### Assignment
Which of the lines below mention the word "round"? Pull each one out.
Data for the task Block Start
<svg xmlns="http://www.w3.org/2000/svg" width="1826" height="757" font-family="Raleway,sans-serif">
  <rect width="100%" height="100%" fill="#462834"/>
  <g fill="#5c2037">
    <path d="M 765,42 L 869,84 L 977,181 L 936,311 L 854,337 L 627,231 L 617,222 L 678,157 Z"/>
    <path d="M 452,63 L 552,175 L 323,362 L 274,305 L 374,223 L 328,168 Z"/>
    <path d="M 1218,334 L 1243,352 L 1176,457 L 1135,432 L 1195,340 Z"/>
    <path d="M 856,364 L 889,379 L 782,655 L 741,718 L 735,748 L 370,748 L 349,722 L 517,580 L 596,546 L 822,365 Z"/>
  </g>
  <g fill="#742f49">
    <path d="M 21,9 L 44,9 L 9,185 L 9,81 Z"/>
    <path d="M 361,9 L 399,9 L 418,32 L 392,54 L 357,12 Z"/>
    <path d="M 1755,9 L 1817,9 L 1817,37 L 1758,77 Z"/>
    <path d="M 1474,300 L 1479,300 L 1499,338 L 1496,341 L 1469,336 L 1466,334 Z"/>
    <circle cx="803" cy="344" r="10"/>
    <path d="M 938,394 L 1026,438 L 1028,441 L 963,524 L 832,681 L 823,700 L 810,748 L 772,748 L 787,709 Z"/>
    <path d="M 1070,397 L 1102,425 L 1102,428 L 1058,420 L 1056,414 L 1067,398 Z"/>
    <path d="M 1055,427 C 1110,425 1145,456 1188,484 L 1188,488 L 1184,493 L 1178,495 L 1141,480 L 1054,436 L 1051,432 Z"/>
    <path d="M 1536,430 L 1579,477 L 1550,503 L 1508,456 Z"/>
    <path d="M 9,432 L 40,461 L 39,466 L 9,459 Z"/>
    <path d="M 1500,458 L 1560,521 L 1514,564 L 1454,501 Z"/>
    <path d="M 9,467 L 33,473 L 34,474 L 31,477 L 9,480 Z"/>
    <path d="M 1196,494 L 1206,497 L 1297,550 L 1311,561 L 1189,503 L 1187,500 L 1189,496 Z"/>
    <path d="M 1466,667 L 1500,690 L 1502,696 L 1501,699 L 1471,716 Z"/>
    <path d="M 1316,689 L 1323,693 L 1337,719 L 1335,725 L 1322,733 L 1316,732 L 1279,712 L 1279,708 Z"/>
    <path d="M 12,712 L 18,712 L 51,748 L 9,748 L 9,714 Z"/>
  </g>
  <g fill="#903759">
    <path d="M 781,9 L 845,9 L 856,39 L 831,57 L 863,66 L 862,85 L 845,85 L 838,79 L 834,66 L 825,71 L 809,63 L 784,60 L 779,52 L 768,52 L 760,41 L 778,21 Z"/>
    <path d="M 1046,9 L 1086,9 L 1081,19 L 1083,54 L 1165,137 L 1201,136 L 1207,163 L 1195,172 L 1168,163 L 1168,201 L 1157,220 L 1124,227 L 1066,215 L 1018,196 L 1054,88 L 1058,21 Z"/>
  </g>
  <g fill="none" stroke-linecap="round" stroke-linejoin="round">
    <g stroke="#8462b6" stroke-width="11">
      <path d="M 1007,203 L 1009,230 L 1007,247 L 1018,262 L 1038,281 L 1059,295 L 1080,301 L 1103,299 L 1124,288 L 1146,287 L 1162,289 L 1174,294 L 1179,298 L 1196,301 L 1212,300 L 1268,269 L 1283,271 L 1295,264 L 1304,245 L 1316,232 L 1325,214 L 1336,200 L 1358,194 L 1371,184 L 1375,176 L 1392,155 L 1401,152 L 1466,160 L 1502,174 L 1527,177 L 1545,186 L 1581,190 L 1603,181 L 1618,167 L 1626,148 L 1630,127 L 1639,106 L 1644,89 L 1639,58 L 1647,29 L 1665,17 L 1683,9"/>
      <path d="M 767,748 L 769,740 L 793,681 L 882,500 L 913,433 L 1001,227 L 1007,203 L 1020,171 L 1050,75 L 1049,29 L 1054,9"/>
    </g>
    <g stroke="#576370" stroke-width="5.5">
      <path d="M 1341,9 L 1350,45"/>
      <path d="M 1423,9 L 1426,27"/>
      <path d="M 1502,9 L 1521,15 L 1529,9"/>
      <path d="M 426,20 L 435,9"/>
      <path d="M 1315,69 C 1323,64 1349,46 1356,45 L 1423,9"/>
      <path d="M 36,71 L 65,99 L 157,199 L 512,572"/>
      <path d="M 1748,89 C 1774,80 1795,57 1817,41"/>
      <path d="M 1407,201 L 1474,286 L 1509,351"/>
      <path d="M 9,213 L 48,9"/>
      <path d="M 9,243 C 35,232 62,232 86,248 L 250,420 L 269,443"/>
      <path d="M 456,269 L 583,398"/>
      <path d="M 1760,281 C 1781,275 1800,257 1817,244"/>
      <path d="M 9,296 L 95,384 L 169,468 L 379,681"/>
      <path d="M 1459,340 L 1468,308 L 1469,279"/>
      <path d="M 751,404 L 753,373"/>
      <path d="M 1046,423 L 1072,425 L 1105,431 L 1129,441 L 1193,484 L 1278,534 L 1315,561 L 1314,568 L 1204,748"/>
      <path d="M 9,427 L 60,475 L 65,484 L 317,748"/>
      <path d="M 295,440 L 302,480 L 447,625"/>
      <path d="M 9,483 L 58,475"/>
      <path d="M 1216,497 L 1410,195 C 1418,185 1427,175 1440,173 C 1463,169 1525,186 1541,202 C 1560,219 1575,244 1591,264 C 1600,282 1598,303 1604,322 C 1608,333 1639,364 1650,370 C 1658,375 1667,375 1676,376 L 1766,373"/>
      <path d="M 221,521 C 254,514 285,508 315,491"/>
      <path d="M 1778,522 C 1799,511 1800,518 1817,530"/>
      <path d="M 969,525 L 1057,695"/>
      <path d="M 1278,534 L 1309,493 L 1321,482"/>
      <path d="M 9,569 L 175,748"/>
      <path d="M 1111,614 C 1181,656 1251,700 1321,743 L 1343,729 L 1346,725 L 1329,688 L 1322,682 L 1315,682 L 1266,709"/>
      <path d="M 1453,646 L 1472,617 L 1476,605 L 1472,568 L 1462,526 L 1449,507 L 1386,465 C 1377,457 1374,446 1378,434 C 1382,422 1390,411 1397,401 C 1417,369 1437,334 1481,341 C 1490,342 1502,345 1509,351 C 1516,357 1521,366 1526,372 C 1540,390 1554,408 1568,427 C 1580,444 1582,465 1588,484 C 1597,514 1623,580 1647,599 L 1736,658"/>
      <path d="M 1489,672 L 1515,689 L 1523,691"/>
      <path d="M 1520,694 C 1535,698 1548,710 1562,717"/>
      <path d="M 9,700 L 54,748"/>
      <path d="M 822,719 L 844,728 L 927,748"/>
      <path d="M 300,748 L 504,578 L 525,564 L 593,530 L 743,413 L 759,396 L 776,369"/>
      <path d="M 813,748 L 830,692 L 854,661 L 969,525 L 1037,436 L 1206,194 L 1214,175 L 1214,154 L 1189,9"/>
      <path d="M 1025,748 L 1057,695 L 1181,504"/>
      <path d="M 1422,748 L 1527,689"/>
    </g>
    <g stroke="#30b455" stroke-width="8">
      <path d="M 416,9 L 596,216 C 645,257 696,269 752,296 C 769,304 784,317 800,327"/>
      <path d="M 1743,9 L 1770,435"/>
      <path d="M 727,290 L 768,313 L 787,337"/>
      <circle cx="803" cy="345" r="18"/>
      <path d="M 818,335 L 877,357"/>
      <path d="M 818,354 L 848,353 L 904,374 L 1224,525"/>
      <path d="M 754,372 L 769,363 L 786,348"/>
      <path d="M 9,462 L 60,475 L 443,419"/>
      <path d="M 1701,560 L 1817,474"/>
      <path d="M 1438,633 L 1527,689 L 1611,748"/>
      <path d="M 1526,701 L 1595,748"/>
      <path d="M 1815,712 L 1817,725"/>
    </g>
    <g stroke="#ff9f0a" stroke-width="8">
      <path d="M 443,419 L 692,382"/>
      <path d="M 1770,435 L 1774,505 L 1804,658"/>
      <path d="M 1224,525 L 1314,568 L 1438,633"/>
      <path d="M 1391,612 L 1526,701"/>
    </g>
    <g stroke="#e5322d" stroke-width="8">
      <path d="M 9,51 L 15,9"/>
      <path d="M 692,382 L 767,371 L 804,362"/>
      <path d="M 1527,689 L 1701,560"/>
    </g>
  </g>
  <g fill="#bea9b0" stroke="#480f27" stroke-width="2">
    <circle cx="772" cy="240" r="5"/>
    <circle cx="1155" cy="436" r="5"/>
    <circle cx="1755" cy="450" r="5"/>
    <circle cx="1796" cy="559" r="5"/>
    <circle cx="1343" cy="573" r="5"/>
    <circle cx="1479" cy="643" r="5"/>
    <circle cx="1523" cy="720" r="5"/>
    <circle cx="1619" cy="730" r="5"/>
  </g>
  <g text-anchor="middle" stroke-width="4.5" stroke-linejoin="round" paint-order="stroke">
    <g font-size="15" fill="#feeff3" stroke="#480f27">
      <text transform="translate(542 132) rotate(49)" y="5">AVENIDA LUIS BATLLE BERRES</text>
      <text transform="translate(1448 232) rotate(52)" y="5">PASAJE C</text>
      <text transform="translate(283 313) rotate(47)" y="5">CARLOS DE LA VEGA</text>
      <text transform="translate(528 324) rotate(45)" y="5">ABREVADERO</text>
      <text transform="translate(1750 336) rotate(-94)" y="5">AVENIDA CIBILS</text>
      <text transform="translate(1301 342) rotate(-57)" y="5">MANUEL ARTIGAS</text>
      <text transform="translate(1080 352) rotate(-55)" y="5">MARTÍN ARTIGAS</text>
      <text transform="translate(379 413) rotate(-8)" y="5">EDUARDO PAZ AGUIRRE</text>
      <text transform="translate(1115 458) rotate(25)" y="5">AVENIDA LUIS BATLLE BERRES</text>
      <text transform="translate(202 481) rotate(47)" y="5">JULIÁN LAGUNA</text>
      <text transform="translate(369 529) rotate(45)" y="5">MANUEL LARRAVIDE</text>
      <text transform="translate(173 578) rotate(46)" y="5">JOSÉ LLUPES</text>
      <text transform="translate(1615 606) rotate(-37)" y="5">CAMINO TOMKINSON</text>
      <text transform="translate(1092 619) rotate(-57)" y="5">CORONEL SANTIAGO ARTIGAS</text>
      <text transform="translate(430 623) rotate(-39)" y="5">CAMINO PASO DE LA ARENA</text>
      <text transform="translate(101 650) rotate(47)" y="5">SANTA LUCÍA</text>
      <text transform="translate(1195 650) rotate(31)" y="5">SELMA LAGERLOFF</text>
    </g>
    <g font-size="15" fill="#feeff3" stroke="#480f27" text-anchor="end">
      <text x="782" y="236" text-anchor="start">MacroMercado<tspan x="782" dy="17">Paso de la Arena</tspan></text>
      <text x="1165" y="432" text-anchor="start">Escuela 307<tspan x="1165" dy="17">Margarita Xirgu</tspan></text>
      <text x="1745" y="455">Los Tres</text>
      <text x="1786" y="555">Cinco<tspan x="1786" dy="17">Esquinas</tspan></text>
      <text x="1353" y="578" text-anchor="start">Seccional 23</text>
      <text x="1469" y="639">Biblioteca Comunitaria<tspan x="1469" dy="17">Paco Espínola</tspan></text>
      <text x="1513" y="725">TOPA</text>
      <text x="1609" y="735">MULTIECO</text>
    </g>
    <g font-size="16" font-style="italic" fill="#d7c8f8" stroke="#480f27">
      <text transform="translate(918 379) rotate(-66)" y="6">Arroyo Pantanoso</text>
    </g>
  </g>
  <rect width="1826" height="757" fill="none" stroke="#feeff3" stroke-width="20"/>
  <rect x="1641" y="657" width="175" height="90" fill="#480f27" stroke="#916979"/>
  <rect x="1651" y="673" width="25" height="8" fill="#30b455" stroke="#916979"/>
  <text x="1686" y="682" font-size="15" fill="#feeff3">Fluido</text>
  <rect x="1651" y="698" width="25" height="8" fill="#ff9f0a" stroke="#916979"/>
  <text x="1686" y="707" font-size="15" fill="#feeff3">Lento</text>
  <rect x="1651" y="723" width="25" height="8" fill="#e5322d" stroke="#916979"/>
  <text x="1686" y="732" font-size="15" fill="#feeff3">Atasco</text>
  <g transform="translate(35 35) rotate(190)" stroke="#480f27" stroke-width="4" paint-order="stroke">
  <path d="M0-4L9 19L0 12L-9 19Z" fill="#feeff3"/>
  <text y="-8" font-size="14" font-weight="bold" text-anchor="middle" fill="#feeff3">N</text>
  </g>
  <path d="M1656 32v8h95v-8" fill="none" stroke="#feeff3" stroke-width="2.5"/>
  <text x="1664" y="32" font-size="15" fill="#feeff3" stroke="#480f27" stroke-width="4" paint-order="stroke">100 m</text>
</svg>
Data for the task Block End
### Solution to the problem
  <g fill="none" stroke-linecap="round" stroke-linejoin="round">
  <g text-anchor="middle" stroke-width="4.5" stroke-linejoin="round" paint-order="stroke">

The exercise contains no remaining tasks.